We have coding questions on StrataScratch, and you can choose the questions based on the organisation. You can also choose which questions you want to answer depending on whether you’re more comfortable with SQL or Python. Then, if you want to click into one of them, you will be presented with the questions, a hint, and the ability to see answers as well as those of other users.
These are real-life questions gleaned from data science interviews. You should be certain that anything you’re doing corresponds to a data science interview.

Now, if you go to non-coding questions, you’ll find a variety of technical questions.
During a data science interview, you’ll be checked on probability, business cases, product sense questions, modelling questions, statistics, miscellaneous technical questions, system architecture, and a variety of other topics.

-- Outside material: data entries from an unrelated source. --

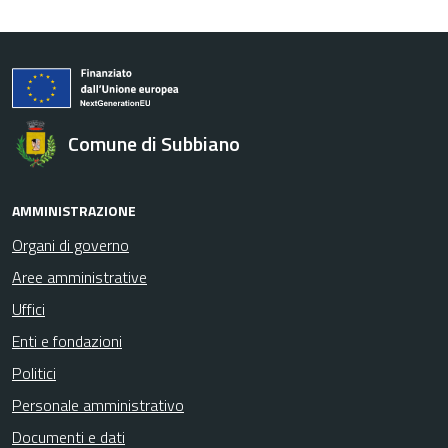
Comune di Subbiano
AMMINISTRAZIONE
Organi di governo
Aree amministrative
Uffici
Enti e fondazioni
Politici
Personale amministrativo
Documenti e dati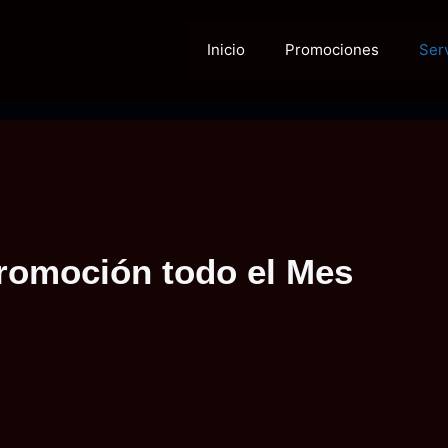
Inicio
Promociones
Ser
romoción todo el Mes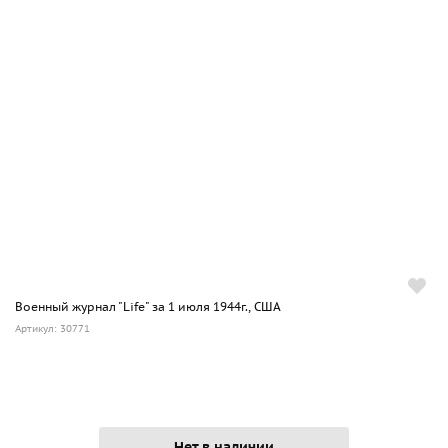
Военный журнал "Life" за 1 июля 1944г., США
Артикул: 30771
Нет в наличии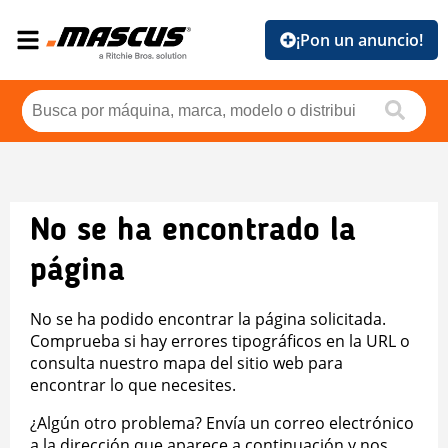
¡Pon un anuncio!
No se ha encontrado la
página
No se ha podido encontrar la página solicitada.
Comprueba si hay errores tipográficos en la URL o
consulta nuestro mapa del sitio web para
encontrar lo que necesites.
¿Algún otro problema? Envía un correo electrónico
a la dirección que aparece a continuación y nos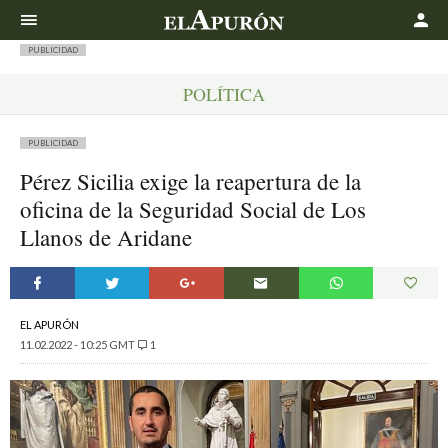
Buscar
PUBLICIDAD
POLÍTICA
PUBLICIDAD
Pérez Sicilia exige la reapertura de la
oficina de la Seguridad Social de Los
Llanos de Aridane
EL APURÓN
11.02.2022 - 10:25 GMT
1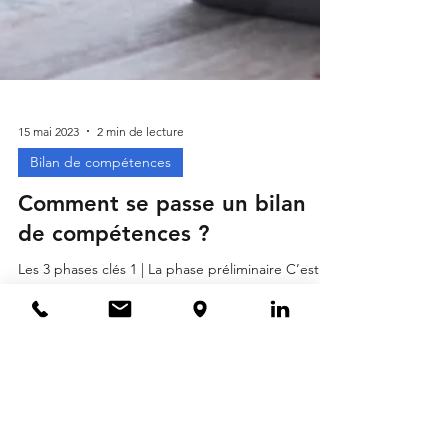
15 mai 2023
2 min de lecture
Bilan de compétences
Comment se passe un bilan
de compétences ?
Les 3 phases clés 1 | La phase préliminaire C’est
l’analyse de vos besoins. Comprendre les raisons
qui vous incitent à réaliser le bilan...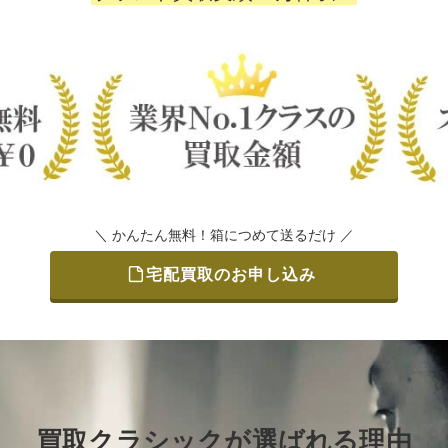
＼ かんたん無料！箱につめて送るだけ ／
宅配買取のお申し込み
買取クラシックが選ばれる理由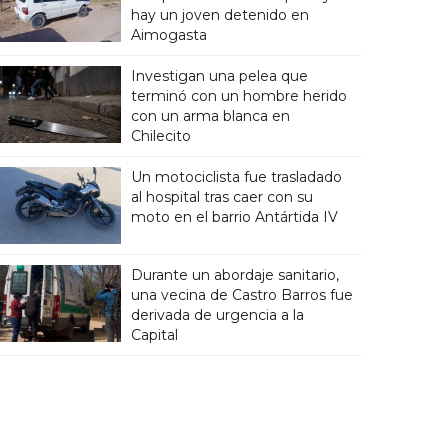
hay un joven detenido en
Aimogasta
Investigan una pelea que
terminó con un hombre herido
con un arma blanca en
Chilecito
Un motociclista fue trasladado
al hospital tras caer con su
moto en el barrio Antártida IV
Durante un abordaje sanitario,
una vecina de Castro Barros fue
derivada de urgencia a la
Capital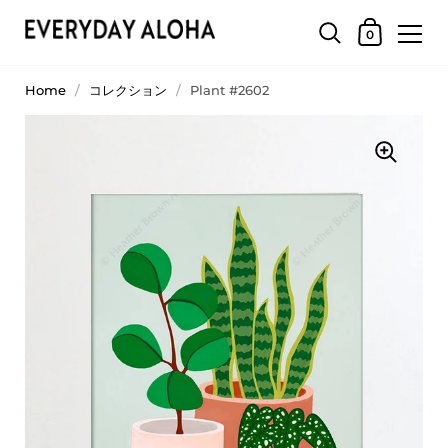
0
Home
/
コレクション
/
Plant #2602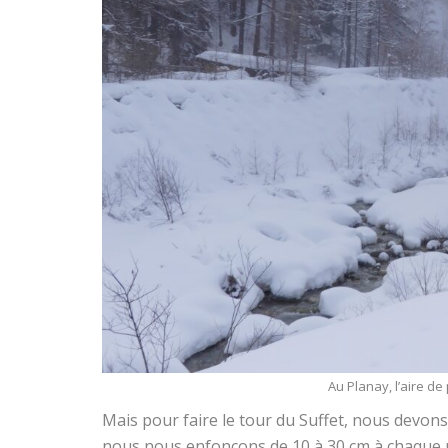
Au Planay, l’aire de
Mais pour faire le tour du Suffet, nous devons
nous nous enfonçons de 10 à 30 cm à chaque 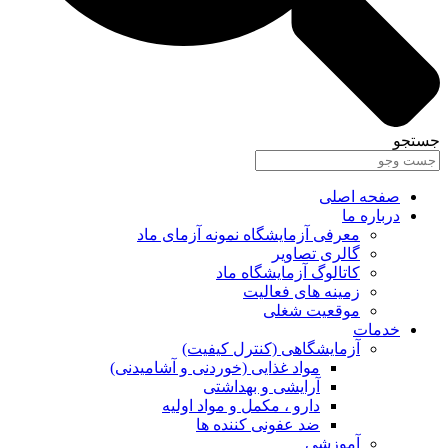
جستجو
صفحه اصلی
درباره ما
معرفی آزمایشگاه نمونه آزمای ماد
گالری تصاویر
کاتالوگ آزمایشگاه ماد
زمینه های فعالیت
موقعیت شغلی
خدمات
آزمایشگاهی (کنترل کیفیت)
مواد غذایی (خوردنی و آشامیدنی)
آرایشی و بهداشتی
دارو ، مکمل و مواد اولیه
ضد عفونی کننده ها
آموزشی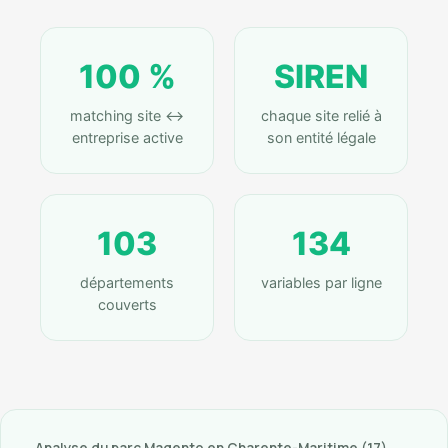
100 %
SIREN
matching site ↔
chaque site relié à
entreprise active
son entité légale
103
134
départements
variables par ligne
couverts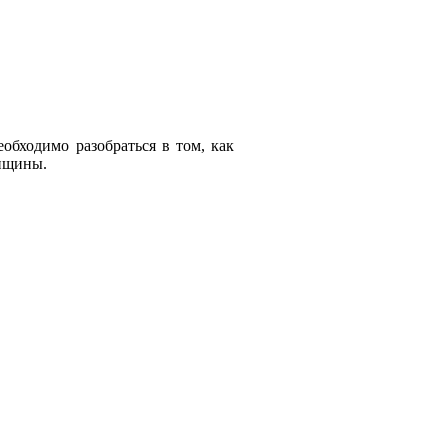
обходимо разобраться в том, как
енщины.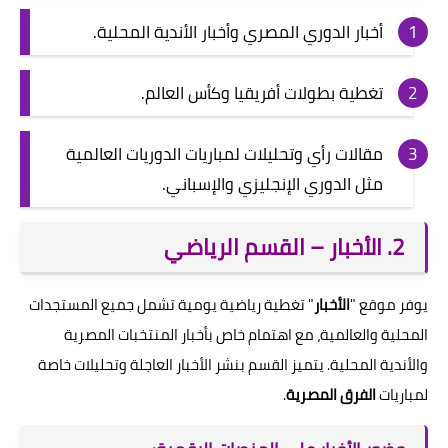
أخبار الدوري المصري وأخبار الأندية المحلية.
تغطية بطولات أفريقيا وكأس العالم.
مقالات رأي وتحليلات لمباريات الدوريات العالمية
مثل الدوري الإنجليزي والإسباني.
2. الأخبار – القسم الرياضي
يوفر موقع "
الأخبار
" تغطية رياضية يومية تشمل جميع المستجدات
المحلية والعالمية، مع اهتمام خاص بأخبار المنتخبات المصرية
والأندية المحلية. يتميز القسم بنشر الأخبار العاجلة وتحليلات خاصة
لمباريات
الفرق المصرية
.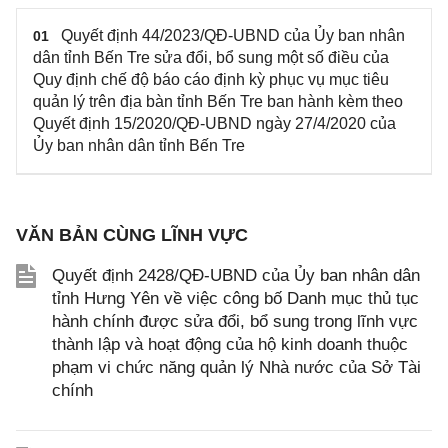
Quyết định 44/2023/QĐ-UBND của Ủy ban nhân
01
dân tỉnh Bến Tre sửa đổi, bổ sung một số điều của
Quy định chế độ báo cáo định kỳ phục vụ mục tiêu
quản lý trên địa bàn tỉnh Bến Tre ban hành kèm theo
Quyết định 15/2020/QĐ-UBND ngày 27/4/2020 của
Ủy ban nhân dân tỉnh Bến Tre
VĂN BẢN CÙNG LĨNH VỰC
Quyết định 2428/QĐ-UBND của Ủy ban nhân dân
tỉnh Hưng Yên về việc công bố Danh mục thủ tục
hành chính được sửa đổi, bổ sung trong lĩnh vực
thành lập và hoạt động của hộ kinh doanh thuộc
phạm vi chức năng quản lý Nhà nước của Sở Tài
chính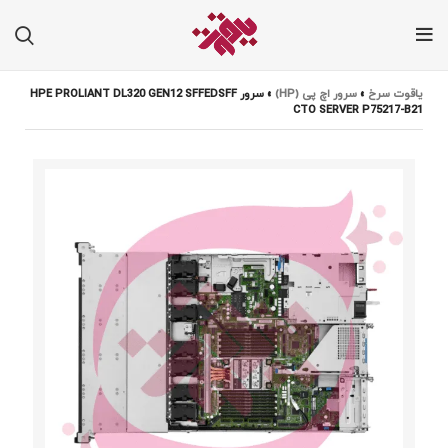
یاقوت سرخ
»
سرور اچ پی (HP)
»
سرور HPE PROLIANT DL320 GEN12 SFFEDSFF
CTO SERVER P75217-B21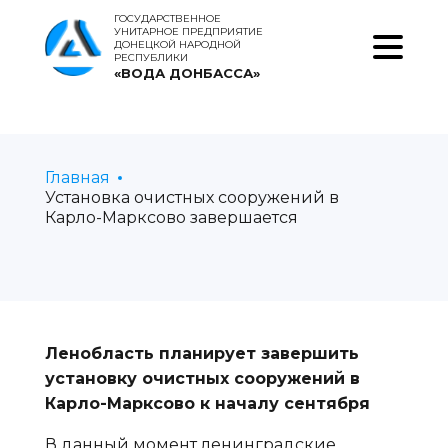
ГОСУДАРСТВЕННОЕ
УНИТАРНОЕ ПРЕДПРИЯТИЕ
ДОНЕЦКОЙ НАРОДНОЙ
РЕСПУБЛИКИ
«ВОДА ДОНБАССА»
Главная
Установка очистных сооружений в
Карло-Марксово завершается
Ленобласть планирует завершить
установку очистных сооружений в
Карло-Марксово к началу сентября
В данный момент ленинградские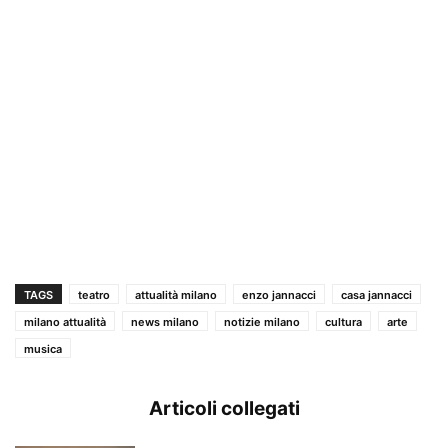
TAGS
teatro
attualità milano
enzo jannacci
casa jannacci
milano attualità
news milano
notizie milano
cultura
arte
musica
Articoli collegati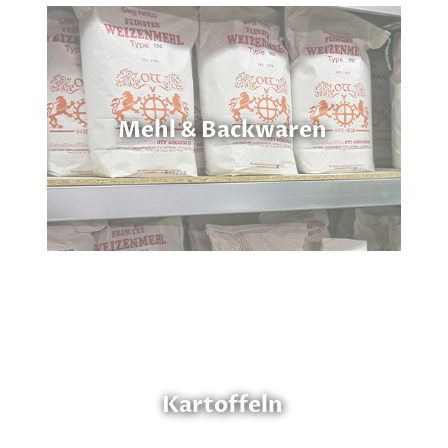
Mehl & Backwaren
Kartoffeln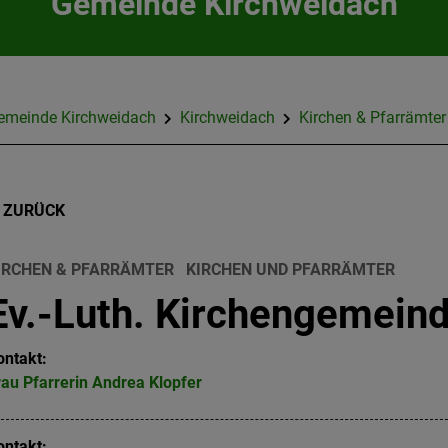
Gemeinde Kirchweidach
emeinde Kirchweidach
Kirchweidach
Kirchen & Pfarrämter
ZURÜCK
IRCHEN & PFARRÄMTER
KIRCHEN UND PFARRÄMTER
Ev.-Luth. Kirchengemein
ontakt:
rau
Pfarrerin
Andrea
Klopfer
ontakt: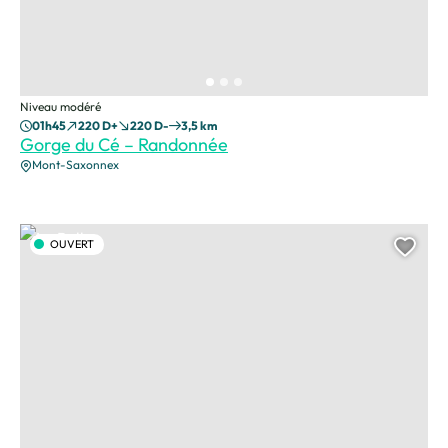
Niveau modéré
01h45
220 D+
220 D-
3,5 km
Gorge du Cé – Randonnée
Mont-Saxonnex
La Pellaz, © CAMT
OUVERT
Ajou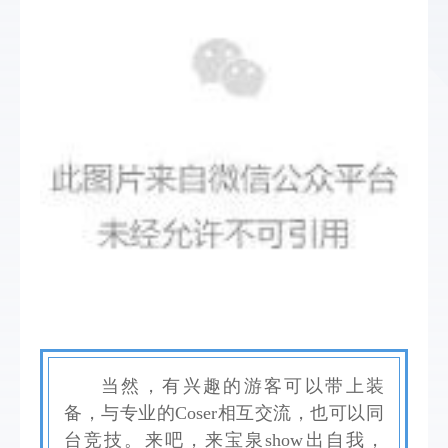
当然，有兴趣的游客可以带上装
备，与专业的Coser相互交流，也可以同
台竞技。来吧，来宝泉show出自我，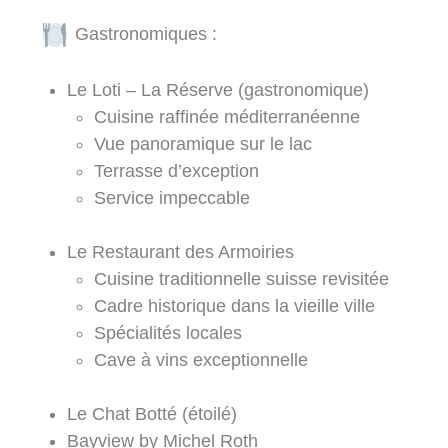
Gastronomiques :
Le Loti – La Réserve (gastronomique)
Cuisine raffinée méditerranéenne
Vue panoramique sur le lac
Terrasse d’exception
Service impeccable
Le Restaurant des Armoiries
Cuisine traditionnelle suisse revisitée
Cadre historique dans la vieille ville
Spécialités locales
Cave à vins exceptionnelle
Le Chat Botté (étoilé)
Bayview by Michel Roth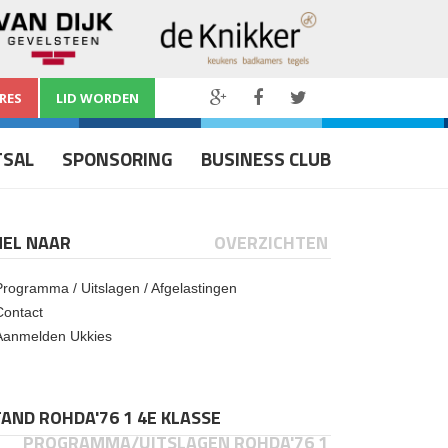
RES
LID WORDEN
TSAL
SPONSORING
BUSINESS CLUB
NEL NAAR
OVERZICHTEN
Programma / Uitslagen / Afgelastingen
Contact
Aanmelden Ukkies
AND ROHDA'76 1 4E KLASSE
PROGRAMMA/UITSLAGEN ROHDA'76 1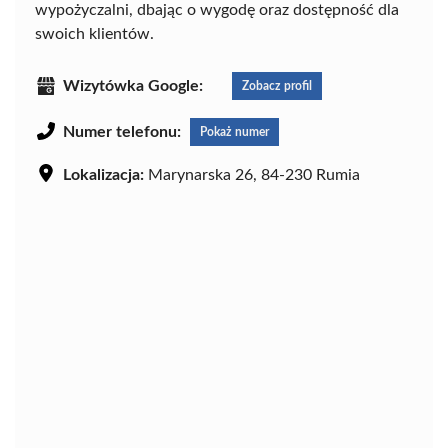
wypożyczalni, dbając o wygodę oraz dostępność dla
swoich klientów.
Wizytówka Google:
Zobacz profil
Numer telefonu:
Pokaż numer
Lokalizacja:
Marynarska 26, 84-230 Rumia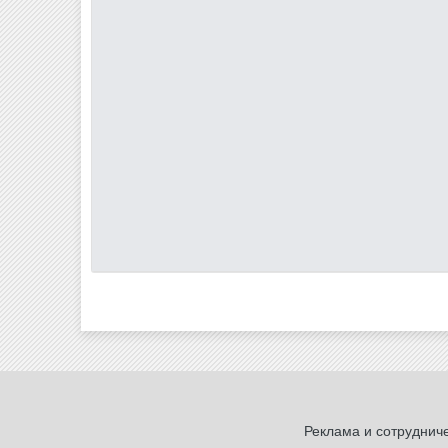
Реклама и сотруднич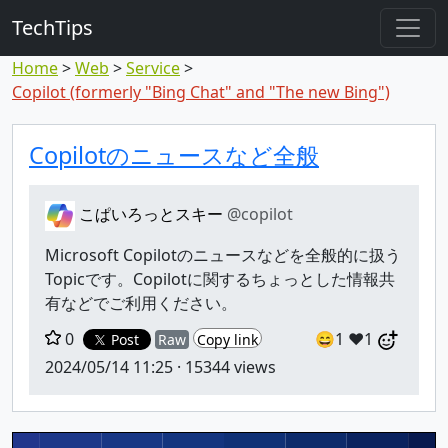
TechTips
Home
Web
Service
Copilot (formerly "Bing Chat" and "The new Bing")
対象のコメント
トピックと対象コメント
Copilotのニュースなど全般
こぱいろっとスキー
@copilot
Microsoft Copilotのニュースなどを全般的に扱う
Topicです。Copilotに関するちょっとした情報共
有などでご利用ください。
0
😄1
❤️1
Post
Raw
Copy link
2024/05/14 11:25
· 15344 views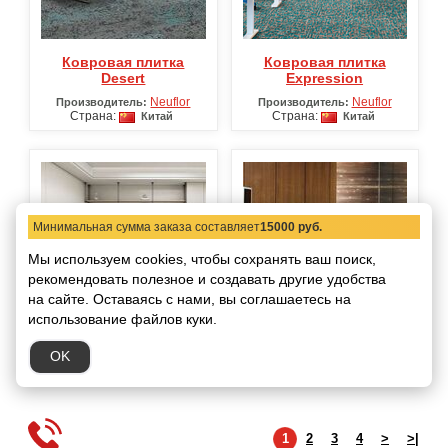
Ковровая плитка
Ковровая плитка
Desert
Expression
Neuflor
Neuflor
Производитель:
Производитель:
Страна:
Страна:
Китай
Китай
Минимальная сумма заказа составляет
15000 руб.
Мы используем cookies, чтобы сохранять ваш поиск,
рекомендовать
полезное и создавать другие удобства
на сайте.
Оставаясь с нами, вы соглашаетесь на
Ковровая плитка Farm
Ковровая плитка
использование файлов куки.
Land
Favorite
Neuflor
ФэнсиБлокс
Производитель:
Производитель:
OK
Страна:
Страна:
Китай
Китай
1
2
3
4
>
>|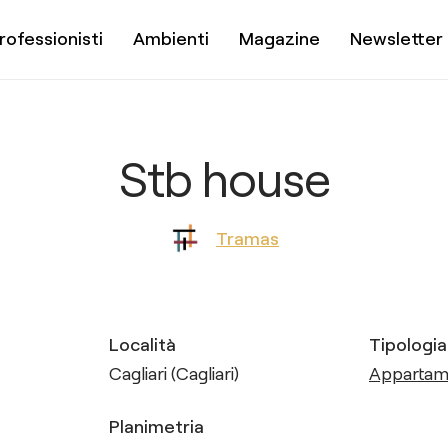
rofessionisti
Ambienti
Magazine
Newsletter
Stb house
Tramas
Località
Tipologia
Cagliari (Cagliari)
Apparta
Planimetria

When you click on one of these questions, you’ll see the issue, an editor where you can comment and provide answers, and then other users’ solutions.

There are over a thousand interview questions on StrataScratch that are taken from real businesses for you to work on, both coding and non-coding questions.
These are the five online resources that will assist you in preparing for your data science interview. I hope you found this information useful.